Final answer:
Resonance involves drawing multiple contributing structures to represent electron delocalization. Stabilization is affected by p-orbital sizes, electronegativity, and charge distribution. Resonance is exemplified in molecules like sulfur dioxide and the carbonate ion.
Step-by-step explanation:
The concept of resonance in chemistry involves drawing multiple resonance contributors or contributing structures to represent the delocalization of electrons within a molecule. In the process of drawing a resonance contributor produced by the indicated flow of electrons, it's important to follow the resonance rules. One must move π-electrons or lone pairs, without moving σ-electrons, to create a new π-bond or a lone pair.
Resonance stabilization is affected by various factors, such as the size of the p-orbitals involved in delocalization, the electronegativity of the atoms, and the equal or unequal distribution of charge in the resulting structures.

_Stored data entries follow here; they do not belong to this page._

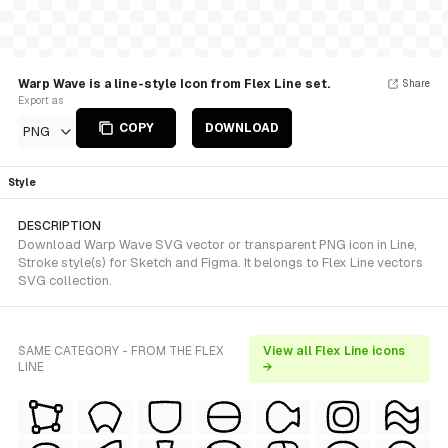
Warp Wave is a line-style Icon from Flex Line set.
Share
Export as
COPY
DOWNLOAD
PNG
Style
DESCRIPTION
Download Warp Wave SVG vector or transparent PNG icon in Line,
Stroke style(s) for Sketch and Figma. It belongs to Flex Line vectors
SVG collection.
SAME CATEGORY - FROM THE FLEX
View all Flex Line icons
LINE
→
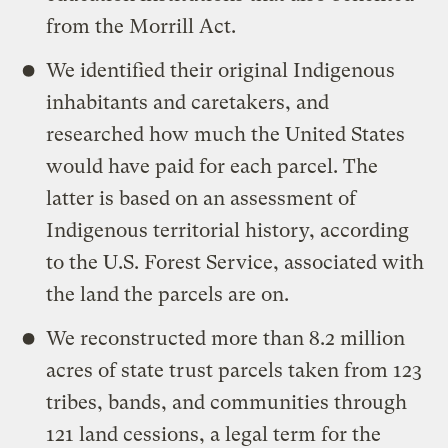
from the Morrill Act.
We identified their original Indigenous
inhabitants and caretakers, and
researched how much the United States
would have paid for each parcel. The
latter is based on an assessment of
Indigenous territorial history, according
to the U.S. Forest Service, associated with
the land the parcels are on.
We reconstructed more than 8.2 million
acres of state trust parcels taken from 123
tribes, bands, and communities through
121 land cessions, a legal term for the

For instance, a negative charge is more stable on a more electronegative atom, like oxygen, and this will be a major contributing structure. Conversely, the contribution is minor if the negative charge is on a less electronegative atom or if there is a positive charge on an electronegative atom.
In the provided examples, resonance is less significant when there is size mismatch between the p-orbitals of the atoms involved (like 3p-orbital of Cl and 2p-orbital of C). Additionally, an atom's willingness to donate a lone pair for resonance is also a determining factor, making resonance more significant in cases where similar sized p-orbitals and less electronegative atoms (like N in comparison to O) are involved.
For compounds like sulfur dioxide (SO2) and the carbonate ion (CO32-), drawing resonance structures is essential to describe the distribution of electrons and to understand the stabilization provided by resonance effects.